Anyone with a lick of environmental consciousness knows that finding replacements for fossil fuels (and nuclear – but that’s another topic) is one of the defining challenges of our time. This is a big topic and there’s plenty of debate.
As is always the case, the folks that presently make money via the status quo (in this case by finding, distributing and supplying oil, coal and natural gas) aren’t fired up (!) at the thought of their industries/businesses being curtailed. On a human level it’s understandable but we can’t keep doing things because some people make money at it — not when the results are so damaging.
New energy options include solar, wind, biomass and interestingly, biogas made from human and animal waste. This article: The Scoop on the Poop Bus: How Human and Animal Waste Might Fuel Our Future describes a 40-seat bus in England that runs on fuel made from human waste. It links to another article about a VW Bug that’s been altered to run on the same fuel.
I love it.
I think there’s something oddly marvelous about the thought that we, ourselves, just by living, can produce the energy we “need” to live more enjoyably.
While I think excessive consumerism and the wasteful production of lots of immediately disposable junk are bad on many levels, I think being able to travel, being able to live in comfortably-sized spaces, etc., are valuable aspects of modern living. Maybe we can retain some version of those amenities while dramatically reducing (if not ending) the negative environmental impacts of energy usage.
The Big Necessity is a very entertaining book about human waste sanitation. The author (Rose George) makes the compelling case that advances in human waste sanitation have contributed dramatically to the improvements in life quality enjoyed by the developed world over the last 100-150 years.

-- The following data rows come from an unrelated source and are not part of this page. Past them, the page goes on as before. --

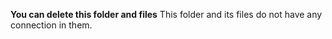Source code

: **You can delete this folder and files**
This folder and its files do not have any connection in them.
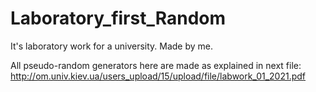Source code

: # Laboratory_first_Random
It's laboratory work for a university. Made by me. 

All pseudo-random generators here are made as explained in next file:
http://om.univ.kiev.ua/users_upload/15/upload/file/labwork_01_2021.pdf
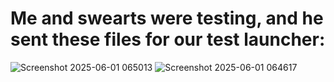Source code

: # Me and swearts were testing, and he sent these files for our test launcher:
![Screenshot 2025-06-01 065013](https://github.com/user-attachments/assets/7560ac78-b918-477f-ae98-5f80aadb94b3)
![Screenshot 2025-06-01 064617](https://github.com/user-attachments/assets/5c03382b-cfcf-4be4-b94c-71434d4069a8)


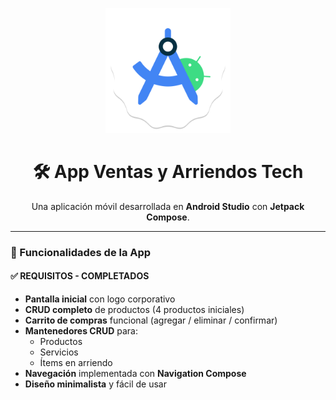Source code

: <p align="center">
  <img src="./images/Android_Studio_icon_.svg" alt="Android Studio Logo" width="200"/>
</p>

<h1 align="center">🛠️ App Ventas y Arriendos Tech</h1>

<p align="center">
  Una aplicación móvil desarrollada en <b>Android Studio</b> con <b>Jetpack Compose</b>.
</p>

---

### 🚀 Funcionalidades de la App

#### ✅ REQUISITOS - COMPLETADOS
- **Pantalla inicial** con logo corporativo  
- **CRUD completo** de productos (4 productos iniciales)  
- **Carrito de compras** funcional (agregar / eliminar / confirmar)  
- **Mantenedores CRUD** para:  
  - Productos  
  - Servicios  
  - Ítems en arriendo  
- **Navegación** implementada con **Navigation Compose**  
- **Diseño minimalista** y fácil de usar  
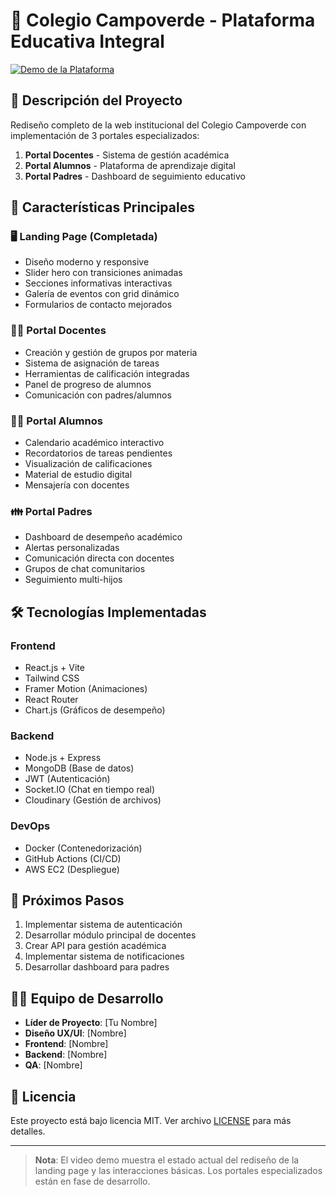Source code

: # 🏫 Colegio Campoverde - Plataforma Educativa Integral

[![Demo de la Plataforma](https://github.com/user-attachments/assets/1a33b786-fb7d-4215-890e-9680876840a4)](https://github.com/user-attachments/assets/1a33b786-fb7d-4215-890e-9680876840a4)

## 🌟 Descripción del Proyecto

Rediseño completo de la web institucional del Colegio Campoverde con implementación de 3 portales especializados:

1. **Portal Docentes** - Sistema de gestión académica
2. **Portal Alumnos** - Plataforma de aprendizaje digital
3. **Portal Padres** - Dashboard de seguimiento educativo

## 🚀 Características Principales

### 🖥️ Landing Page (Completada)
- Diseño moderno y responsive
- Slider hero con transiciones animadas
- Secciones informativas interactivas
- Galería de eventos con grid dinámico
- Formularios de contacto mejorados

### 👨‍🏫 Portal Docentes
- Creación y gestión de grupos por materia
- Sistema de asignación de tareas
- Herramientas de calificación integradas
- Panel de progreso de alumnos
- Comunicación con padres/alumnos

### 👨‍🎓 Portal Alumnos
- Calendario académico interactivo
- Recordatorios de tareas pendientes
- Visualización de calificaciones
- Material de estudio digital
- Mensajería con docentes

### 👪 Portal Padres
- Dashboard de desempeño académico
- Alertas personalizadas
- Comunicación directa con docentes
- Grupos de chat comunitarios
- Seguimiento multi-hijos

## 🛠️ Tecnologías Implementadas

### Frontend
- React.js + Vite
- Tailwind CSS
- Framer Motion (Animaciones)
- React Router
- Chart.js (Gráficos de desempeño)

### Backend
- Node.js + Express
- MongoDB (Base de datos)
- JWT (Autenticación)
- Socket.IO (Chat en tiempo real)
- Cloudinary (Gestión de archivos)

### DevOps
- Docker (Contenedorización)
- GitHub Actions (CI/CD)
- AWS EC2 (Despliegue)

## 📌 Próximos Pasos

1. Implementar sistema de autenticación
2. Desarrollar módulo principal de docentes
3. Crear API para gestión académica
4. Implementar sistema de notificaciones
5. Desarrollar dashboard para padres

## 🧑‍💻 Equipo de Desarrollo

- **Líder de Proyecto**: [Tu Nombre]
- **Diseño UX/UI**: [Nombre]
- **Frontend**: [Nombre]
- **Backend**: [Nombre]
- **QA**: [Nombre]

## 📄 Licencia

Este proyecto está bajo licencia MIT. Ver archivo [LICENSE](LICENSE) para más detalles.

---

> **Nota**: El video demo muestra el estado actual del rediseño de la landing page y las interacciones básicas. Los portales especializados están en fase de desarrollo.
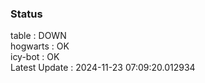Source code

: ### Status


table : DOWN  
hogwarts : OK  
icy-bot : OK  
Latest Update : 2024-11-23 07:09:20.012934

She has some really interesting history then addresses issues we’re facing today –sewage infrastructure in the U.S. is crumbling, just like roads and bridges — while much of India, China, and other parts of the world suffer from truly ghastly shortcomings in waste sanitation. She presents advances made in Japan that make America’s toilets seem shabby in comparison. AND, she discusses how people in China are using their own waste to power their stoves and heat their homes.
She ends on a rather sad note at the plight of people in the world who don’t enjoy the kind of sanitation we have (and totally take for granted) and the incredible hurdles faced by people trying to address the problem.
As people make strides in figuring out how to effectively use human wastes for fuel maybe there will be more attention given to the poor state of sanitation around the world.